- Source extract
———

Enough guys. We don't need this childish bickering on here. There is a review section for tackle and a tackle area also, That is more than enough. You can post them in here and the carpers will see what you posted. Everytime someone reads and responds it will be at the top again. No need to stick it just to keep it at the top. If we stuck everything we were ask almost all threads would be that way. We won't be creating a special area for that. If you seee a great buy or a great deal just post it and those interested will read it. So lets not have the he said she said start on here, it won't last long if it does.


----------



## PAYARA (Apr 7, 2004)

Scott,of course it survived!


----------



## RiverRat (Apr 5, 2004)

Yup, gottcha Dale....hell was worth a try anyway.

Scott


----------



## tpet96 (Apr 6, 2004)

———

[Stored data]
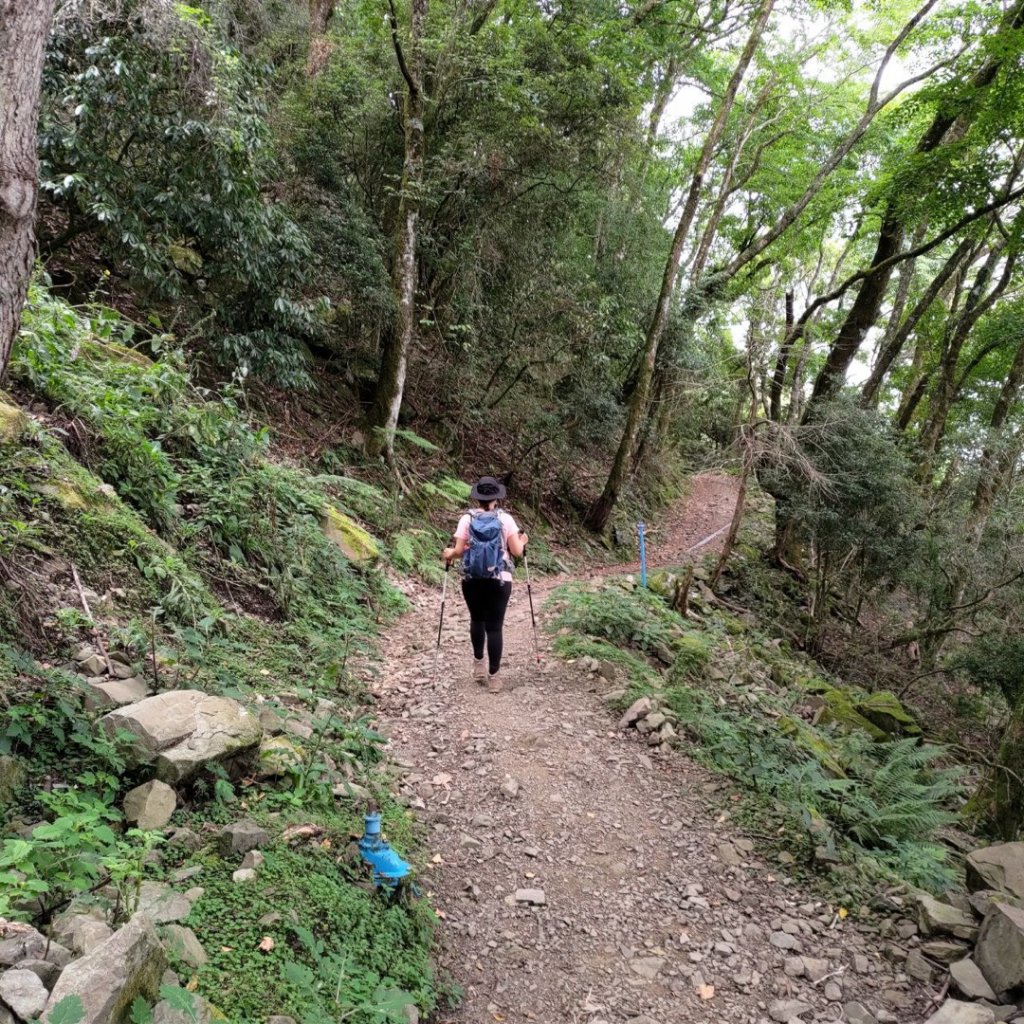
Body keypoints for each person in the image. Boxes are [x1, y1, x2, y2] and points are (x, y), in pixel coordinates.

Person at [442, 477, 528, 693]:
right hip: (499, 580)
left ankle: (478, 664)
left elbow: (459, 551)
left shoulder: (466, 519)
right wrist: (523, 541)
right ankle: (495, 678)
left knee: (477, 620)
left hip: (472, 579)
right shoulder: (506, 520)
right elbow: (517, 552)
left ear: (477, 498)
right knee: (495, 627)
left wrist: (449, 553)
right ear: (496, 499)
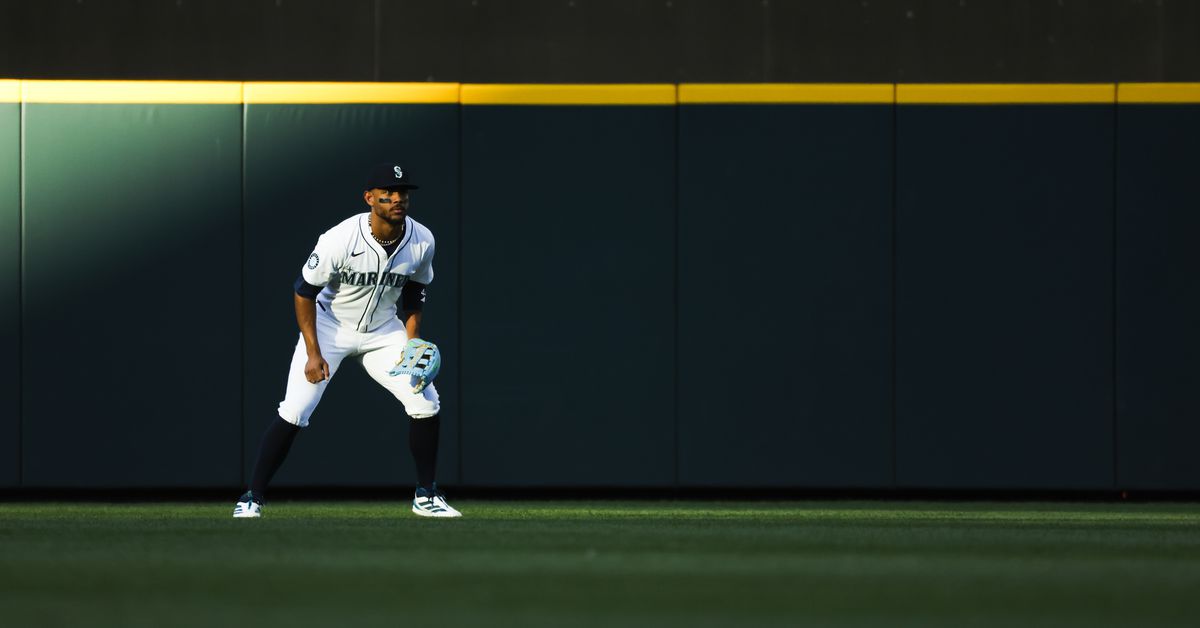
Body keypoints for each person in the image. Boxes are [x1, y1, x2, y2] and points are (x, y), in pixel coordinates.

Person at [233, 162, 460, 518]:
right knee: (296, 410)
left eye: (404, 193)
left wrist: (412, 341)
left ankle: (426, 495)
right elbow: (303, 292)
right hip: (329, 329)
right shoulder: (340, 238)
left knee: (426, 402)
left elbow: (416, 290)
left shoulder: (422, 239)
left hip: (384, 331)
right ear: (370, 199)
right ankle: (252, 497)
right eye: (389, 193)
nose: (398, 199)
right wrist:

———

Resume the forum thread on posting tackle deals, starting right after its final line. The records have no connection to the forum thread on posting tackle deals.

- Response below
Ever play guitar? Here's one for ya 










Fishing eh....  I fish. So do you....so does 100% of the other members on this site.  Family is more important to me than tackle, fishing, or anything like that. Family comes first......only way for ME


----------



## RiverRat (Apr 5, 2004)

http://www.ohiogamefishing.com/reviews/index.php

Checked out the tackle review area on the OGF....its packed with 19 reviews....huh?
I saw the review on the minnow thingy...LMAO...oh dear Lord, ive seen it all now...hahahahaha.

Scott


----------



## captnroger (Apr 5, 2004)

I think Dale said to give it a rest, so give it a rest.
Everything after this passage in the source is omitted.